WHAT YOU ARE ASKED TO DO — Starting with the line that contains "111. The reinsurance", copy every remaining line of the data below exactly, the last one included.

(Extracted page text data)

-------

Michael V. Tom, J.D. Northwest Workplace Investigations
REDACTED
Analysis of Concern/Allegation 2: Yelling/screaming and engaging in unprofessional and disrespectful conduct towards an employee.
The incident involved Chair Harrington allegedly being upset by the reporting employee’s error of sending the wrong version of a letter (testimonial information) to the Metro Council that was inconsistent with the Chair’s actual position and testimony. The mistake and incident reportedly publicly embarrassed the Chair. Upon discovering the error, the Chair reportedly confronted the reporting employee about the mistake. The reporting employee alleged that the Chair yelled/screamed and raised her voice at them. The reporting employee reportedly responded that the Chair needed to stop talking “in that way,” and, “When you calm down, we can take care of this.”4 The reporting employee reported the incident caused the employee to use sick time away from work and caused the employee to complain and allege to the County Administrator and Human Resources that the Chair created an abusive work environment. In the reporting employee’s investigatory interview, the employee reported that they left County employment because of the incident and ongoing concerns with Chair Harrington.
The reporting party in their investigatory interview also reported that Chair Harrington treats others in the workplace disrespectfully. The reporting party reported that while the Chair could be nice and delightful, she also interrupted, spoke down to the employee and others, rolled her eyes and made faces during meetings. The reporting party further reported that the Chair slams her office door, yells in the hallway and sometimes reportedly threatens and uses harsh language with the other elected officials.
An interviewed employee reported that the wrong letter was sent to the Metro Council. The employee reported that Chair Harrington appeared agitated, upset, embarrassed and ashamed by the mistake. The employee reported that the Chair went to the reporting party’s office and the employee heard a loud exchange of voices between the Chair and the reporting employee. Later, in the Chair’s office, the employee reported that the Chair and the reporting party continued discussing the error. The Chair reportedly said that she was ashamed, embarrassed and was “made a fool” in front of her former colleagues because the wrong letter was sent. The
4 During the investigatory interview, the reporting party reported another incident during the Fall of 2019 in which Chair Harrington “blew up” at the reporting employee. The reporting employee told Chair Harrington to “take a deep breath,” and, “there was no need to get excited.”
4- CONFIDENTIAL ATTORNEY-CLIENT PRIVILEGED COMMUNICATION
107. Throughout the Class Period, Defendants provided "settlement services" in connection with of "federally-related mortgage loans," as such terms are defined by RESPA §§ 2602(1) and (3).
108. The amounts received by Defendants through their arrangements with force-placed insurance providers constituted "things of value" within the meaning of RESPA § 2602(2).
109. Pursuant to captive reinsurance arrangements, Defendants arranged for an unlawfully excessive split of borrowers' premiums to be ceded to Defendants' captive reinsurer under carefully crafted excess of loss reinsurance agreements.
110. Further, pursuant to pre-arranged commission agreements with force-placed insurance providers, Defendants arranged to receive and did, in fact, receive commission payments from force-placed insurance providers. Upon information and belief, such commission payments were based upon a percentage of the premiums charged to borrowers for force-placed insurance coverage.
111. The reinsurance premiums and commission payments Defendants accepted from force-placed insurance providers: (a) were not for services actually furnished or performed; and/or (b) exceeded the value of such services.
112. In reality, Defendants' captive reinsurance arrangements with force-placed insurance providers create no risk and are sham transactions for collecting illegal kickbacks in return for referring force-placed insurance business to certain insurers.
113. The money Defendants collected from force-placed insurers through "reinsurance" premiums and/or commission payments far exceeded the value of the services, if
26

-------

ANSWER BOX —
111. The reinsurance premiums and commission payments Defendants accepted from force-placed insurance providers: (a) were not for services actually furnished or performed; and/or (b) exceeded the value of such services.
112. In reality, Defendants' captive reinsurance arrangements with force-placed insurance providers create no risk and are sham transactions for collecting illegal kickbacks in return for referring force-placed insurance business to certain insurers.
113. The money Defendants collected from force-placed insurers through "reinsurance" premiums and/or commission payments far exceeded the value of the services, if
26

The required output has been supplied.